Review the Getting Started Checklist

Avoid the food your child is allergic to.

In some cases this is easier than others.

  1. Know if the allergen is on the label. Federal law requires packaged food companies to label the top 8 allergens. These are  milk, egg, peanuts, tree nuts (like walnuts or pecans), wheat, soy, fish, and shellfish (like lobster, shrimp or crab).
  2. If the allergen is not in the top 8 call the manufacturer.
  3. Don’t get comfortable. Continue to check the ingredients before you buy it again. Products can change without notification on the label.  
  4. Cross contact is a thing. There can be small traces of food on other food. In factories, food can touch other food through being on the same surface, mixers, etc. At home, this can happen when sharing utensils. Usually the trace amounts are so small you can’t see it.

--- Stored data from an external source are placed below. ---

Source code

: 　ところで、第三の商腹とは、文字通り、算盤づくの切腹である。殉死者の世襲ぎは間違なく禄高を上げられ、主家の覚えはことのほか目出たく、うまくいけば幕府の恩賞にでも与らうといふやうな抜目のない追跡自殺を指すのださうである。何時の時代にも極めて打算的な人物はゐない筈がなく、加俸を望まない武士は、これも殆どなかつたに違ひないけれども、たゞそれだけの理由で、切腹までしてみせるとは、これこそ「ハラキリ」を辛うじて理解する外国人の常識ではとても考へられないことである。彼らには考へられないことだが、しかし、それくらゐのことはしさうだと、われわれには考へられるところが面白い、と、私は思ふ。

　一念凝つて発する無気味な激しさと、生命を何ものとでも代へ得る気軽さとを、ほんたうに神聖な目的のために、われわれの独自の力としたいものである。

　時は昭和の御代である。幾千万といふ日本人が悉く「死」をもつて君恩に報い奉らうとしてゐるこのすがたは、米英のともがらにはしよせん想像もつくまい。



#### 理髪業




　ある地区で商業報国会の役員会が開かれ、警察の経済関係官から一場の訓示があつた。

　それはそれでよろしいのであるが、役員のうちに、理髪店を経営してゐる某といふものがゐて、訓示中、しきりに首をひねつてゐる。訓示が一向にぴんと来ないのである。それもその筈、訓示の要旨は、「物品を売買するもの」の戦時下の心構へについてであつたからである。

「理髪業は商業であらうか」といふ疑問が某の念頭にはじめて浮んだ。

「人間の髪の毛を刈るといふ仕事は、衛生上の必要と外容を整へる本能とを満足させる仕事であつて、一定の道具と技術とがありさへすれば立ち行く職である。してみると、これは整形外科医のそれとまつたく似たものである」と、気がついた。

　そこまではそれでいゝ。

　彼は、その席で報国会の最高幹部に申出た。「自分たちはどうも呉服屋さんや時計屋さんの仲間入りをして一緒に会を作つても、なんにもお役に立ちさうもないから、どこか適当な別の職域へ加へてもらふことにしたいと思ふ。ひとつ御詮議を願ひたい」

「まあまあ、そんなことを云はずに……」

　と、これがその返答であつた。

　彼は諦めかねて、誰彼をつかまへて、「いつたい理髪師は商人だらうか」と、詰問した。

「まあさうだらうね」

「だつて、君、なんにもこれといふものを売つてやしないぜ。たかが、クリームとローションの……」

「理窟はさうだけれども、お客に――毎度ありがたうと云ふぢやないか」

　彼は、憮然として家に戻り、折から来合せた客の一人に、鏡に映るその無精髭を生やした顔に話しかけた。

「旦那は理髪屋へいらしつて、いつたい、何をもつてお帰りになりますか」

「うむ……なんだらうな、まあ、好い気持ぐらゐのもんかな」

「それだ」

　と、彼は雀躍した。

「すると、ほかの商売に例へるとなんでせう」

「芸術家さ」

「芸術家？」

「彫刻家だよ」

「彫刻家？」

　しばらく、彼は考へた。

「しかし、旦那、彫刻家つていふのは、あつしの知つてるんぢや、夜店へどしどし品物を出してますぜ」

Make a plan for when there is a reaction—right now.

It’s probably going to happen ☹ so let’s get you ready for it.

  1. Make sure you fill your prescription for epinephrine, and carry the auto-injector set that isn’t expired. (Did you know you are supposed to carry around two auto-injectors with you? You may need to use the second in case the first isn’t enough. A common misconception is that you are supposed to split the 2 pack up!)
  2. Fill out an Emergency Care Plan with your allergist. We love this template.
  3. Print out the plan and give it to people that care for your child.
  4. Look into medical ID


Always be vigilant for a reaction

  1. Always watch for symptoms.
  2. Symptoms usually start 2 minutes to 2 hours after exposure.
    1. Mild symptoms: hives or itchy nose
    2. Severe symptoms: trouble breathing, repetitive vomiting, weak pulse
  3. Biphastic reaction: This is where there are 2 waves of symptoms. After the first go away, a second wave can start 1 to 4 hours later.
  4. Reactions can be different every time.


Know how to treat a food reaction

  1. Anaphylaxis is treated with an injection of epinephrine, a type of adrenaline.
  2. Talk to your doctor so you know what to do and when. He/she can also show you how to use it.